For agents that only call remote APIs (nothing local), the AI request boundary handles the containment. For agents that execute local code (running scripts, writing files, calling shell tools), the sandbox is the layer that contains the local operations the boundary never sees.

Which sandbox technology should we pick?

For process-level, gVisor with a defined seccomp policy. For container-level, Kata Containers with a minimal image. For VM-level, Firecracker with per-session snapshots. The ai agent runtime protection piece covers the current landscape.

What is the latency cost of running each agent session in a sandbox?

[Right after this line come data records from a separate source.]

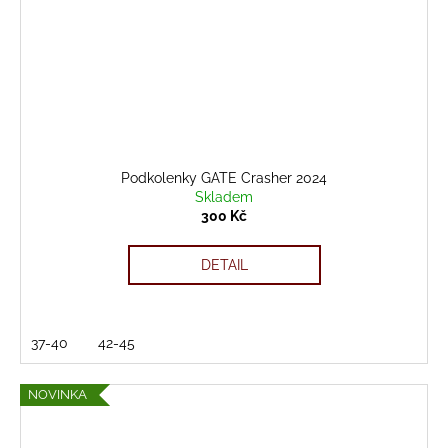
Podkolenky GATE Crasher 2024
Skladem
300 Kč
DETAIL
37-40
42-45
NOVINKA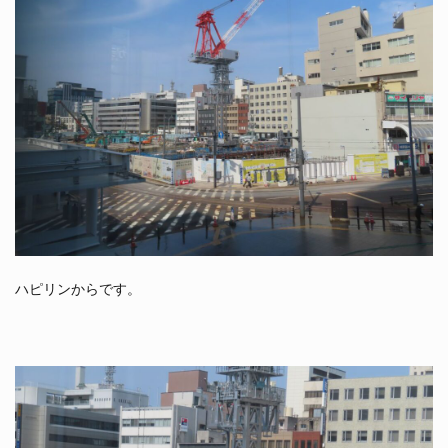
ハピリンからです。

Process-level: single-digit milliseconds startup. Container-level: 100-500ms. VM-level with Firecracker: 20-100ms with a pre-warmed pool, 500-2000ms cold start. The pre-warmed pool pattern brings VM-level close to container-level in typical operation.

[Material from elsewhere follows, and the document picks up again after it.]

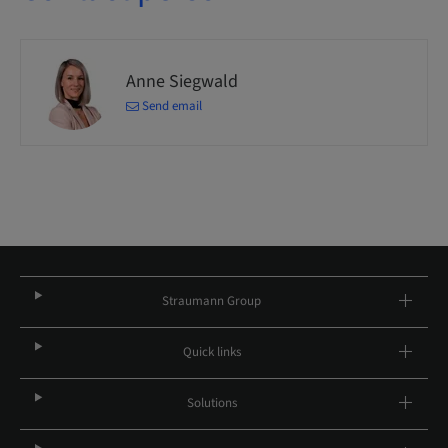
Anne Siegwald
Send email
Straumann Group
Quick links
Solutions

How does sandboxing interact with LangChain and AutoGen?

The frameworks run inside the sandbox. The framework's tool implementations either stay inside the sandbox (a local Python interpreter tool, a filesystem read) or make outbound calls (HTTP tools, DB tools) that pass through the AI request boundary. Neither framework has to know about the sandbox.

What about MCP servers?

Model Context Protocol servers can run inside the sandbox as local processes or outside the sandbox with the agent reaching them through the request boundary. Local MCP servers give the agent lower-latency access at the cost of a larger sandbox trust surface. Remote MCP servers put the boundary check on every call. The MCP server authentication piece covers the identity binding.

Can we skip the sandbox for read-only agents?

Depends on the read scope. A read-only agent that queries a database is still a network egress path, and the network boundary still applies. A read-only agent that only reads files from a fixed, confined directory has a smaller attack surface and might tolerate a lighter sandbox. The threat model has to justify the choice.